The Plus Project is designed to work with and within the existing health system structures, leveraging existing points of contact between the health system and children under two to offer SP for PMC. The models co-designed by the government and national stakeholders include utilizing routine vaccinations and Vitamin A contacts delivered through both facility and community channels. Through implementation of these models, the Plus Project will aim to strengthen these delivery channels through supervision, support to routine M&E using MoH systems, and by offering training to providers and community health workers.

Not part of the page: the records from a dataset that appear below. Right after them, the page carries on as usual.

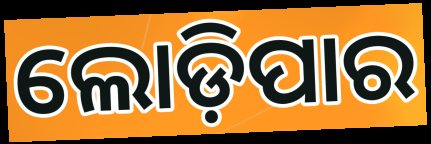
ଲୋଡ଼ିପାର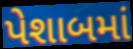
પેશાબમાં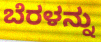
ಬೆರಳನ್ನುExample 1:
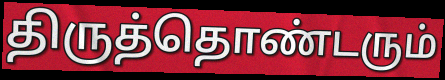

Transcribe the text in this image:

திருத்தொண்டரும்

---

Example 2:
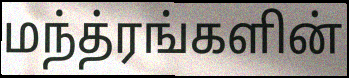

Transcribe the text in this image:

மந்த்ரங்களின்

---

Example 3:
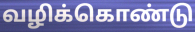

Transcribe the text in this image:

வழிக்கொண்டு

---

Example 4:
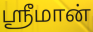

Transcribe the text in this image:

ஸ்ரீமான்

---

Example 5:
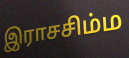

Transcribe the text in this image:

இராசசிம்ம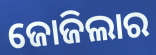
ଜୋଜିଲାର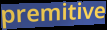
premitiveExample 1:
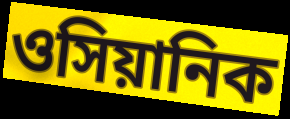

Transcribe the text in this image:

ওসিয়ানিক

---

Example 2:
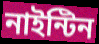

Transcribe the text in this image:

নাইন্টিন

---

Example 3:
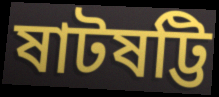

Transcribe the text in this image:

ষাটষট্টি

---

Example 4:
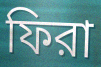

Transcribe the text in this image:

ফিরা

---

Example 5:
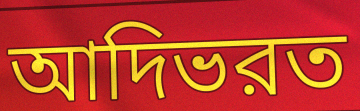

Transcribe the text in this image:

আদিভরতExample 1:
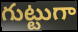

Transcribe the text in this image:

గుట్టుగా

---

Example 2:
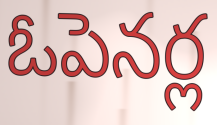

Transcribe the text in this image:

ఓపెనర్ల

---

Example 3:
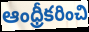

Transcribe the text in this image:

ఆంధ్రీకరించి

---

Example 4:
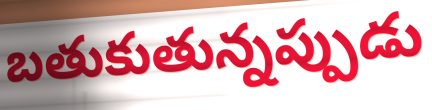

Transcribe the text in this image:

బతుకుతున్నప్పుడు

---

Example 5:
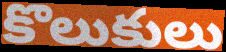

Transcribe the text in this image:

కొలుకులు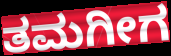
ತಮಗೀಗ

Brought to scale, PMC can help reignite progress against malaria in the Africa region, where 94 percent of all malaria cases and deaths occur each year. Progress in reducing malaria rates has plateaued in recent years and the COVID-19 pandemic has caused additional setbacks and interruptions to malaria efforts across the continent. Therefore, expanding an intervention like PMC, which is designed to be cost-effective and sustainable through integration into health systems, will have an impact not only during the life of the project but also beyond: the project will conduct a package of evaluations (including policy adoption receptivity evaluations, impact evaluations, economic evaluations, and process evaluations) that will generate evidence to inform policy and implementation guidance at the national and global level that will outlast the term of the project.





The Plus Project is led by Population Services International (PSI) with the London School of Hygiene and Tropical Medicine (LSHTM) in collaboration with key government and research partners. Together, they will support the project to co-design, implement, and evaluate different models of PMC, and to complete activities aimed at supporting the adoption and scale-up of PMC within and beyond the focus countries.